With Rachel Reeves having now delivered her second Budget as Chancellor, there will be a certain amount of relief amongst Labour backbenchers that the period of speculation is finally over. The run-up to today’s speech has been unusually fraught and febrile, with numerous potential policies floated, only to then be withdrawn, and the OBR’s unprecedented though inadvertent leaking of key details only adding to the general air of a lack of control and coordination.
Any relief felt though, will have quickly turned to trepidation as to how the measures outlined will be received by the many and disparate audiences they need to satisfy. The MPs’ own constituents, whose dissatisfaction is clear from the polls; the markets who increasingly drive so much of the overall reaction to fiscal statements; and the businesses whose own frustrations with the uncertainty caused by the lengthy lead-in to the Budget have been made abundantly clear. And, of course, the reaction of those MPs themselves, whose own restlessness grows stronger by the day. All needed to see something in there that spoke to their concerns and their priorities.
The challenge for the Chancellor is that those priorities are often contradictory and conflicting. The lifting of the two-child benefit cap is, at one and the same time, a signal to Labour MPs of a commitment to the party’s ‘traditional values’, and a worrying sign of fiscal laxness to the markets. Those same markets may be reassured by Reeves’ focus on reinforcing her fiscal headroom through revenue raising measures, but those measures will also add to the overall tax burden falling on voters already losing faith in this government. These competing demands, and the desire to please – or, at least, not displease – so many differing groups, inevitably gave the Budget something of a bits and pieces feel, with lots of small ideas and policies, rather than one or two big, eye-catching moves.
But, despite this backdrop, the Chancellor, who can appear nervy at times, gave a buoyant and robust performance in the House, emphasising “her choices” of stability and security, and returning to the key Labour narrative of growth fuelled by significant investment in transport, energy, and housing.

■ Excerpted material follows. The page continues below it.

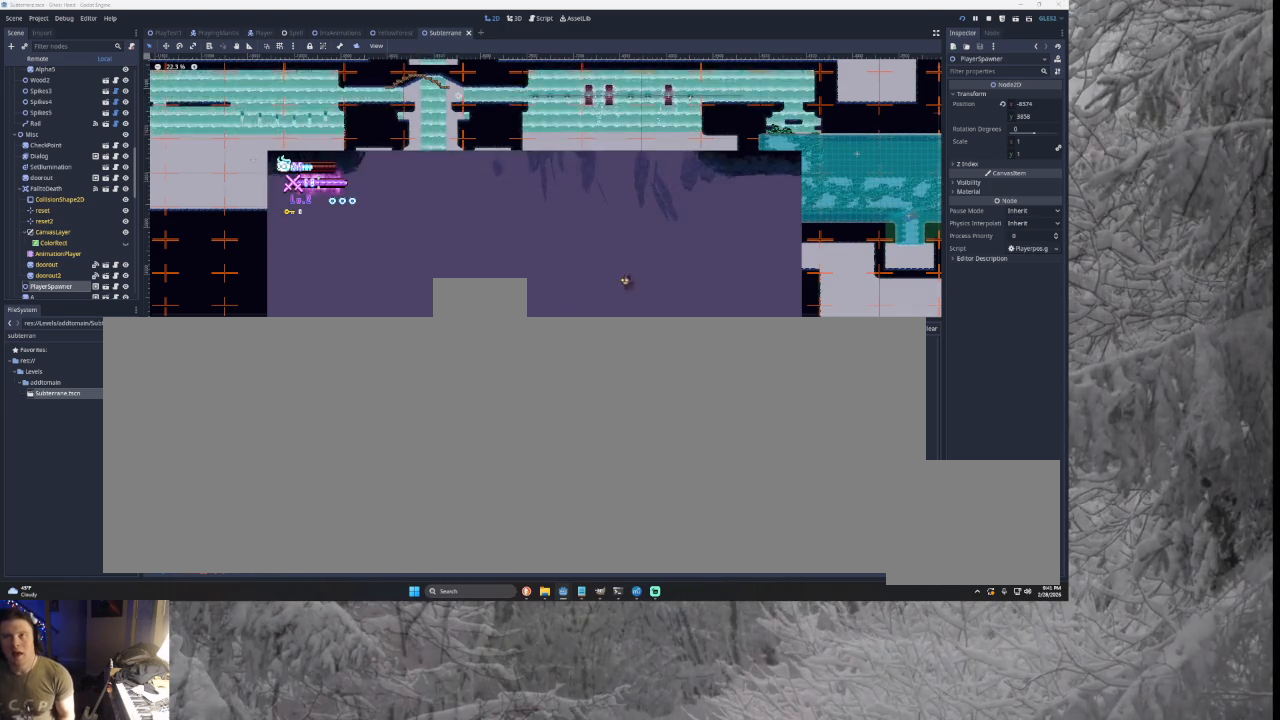
{"buttons": ["TRIANGLE"], "left_stick": "left", "right_stick": "center", "events": [[33, "TRIANGLE", "down"], [267, "TRIANGLE", "up"], [400, "TRIANGLE", "down"]]}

With the moves on welfare and the cost of living, increased spending on the NHS, and an attempt – through measures such as the ‘mansion tax’ on homes worth more than £2m – to ensure the greatest burden falls on those best able to bear it, there was much there for Labour backbenchers to cheer. Reeves will hope the mansion tax in particular is successful in placating the backbenches, as it risk burning political capital elsewhere, giving detractors a ready-made attack line in return for a comparatively tiny financial gain of £400m.
And the Labour benches duly gave Reeves a rowdy and relatively upbeat reception, encouraged, perhaps, by the large-scale political operation across the Westminster tearooms and corridors over recent days to bolster the mood and resilience of the Government’s own troops. In this sense then, it was a job well done on a day that had not started auspiciously. For its part, the response from the Opposition (the Conservatives that is, rather than Reform) homed in on a “Budget for Benefits Street paid for by working people” and the Chancellor’s many small-scale “distractions while she steals your wallet;” predictable attack lines, but which is not to say that they may not prove to be effective ones over time.
However, to trot out a tried and tested truism, the real reaction to the Budget, and its resulting success or otherwise, will only be known over the next few days, as the markets respond and the small print is combed through. Early signs from the City are inconclusive – a dip in housebuilders’ shares, for example, but a tentatively solid-to-positive position on bonds – and some patience will be required to see how it all settles out. Whether the Budget has also earned the government renewed patience and support amongst all those they’ve sought to target today – both within their own party and without – will similarly take time to become clear.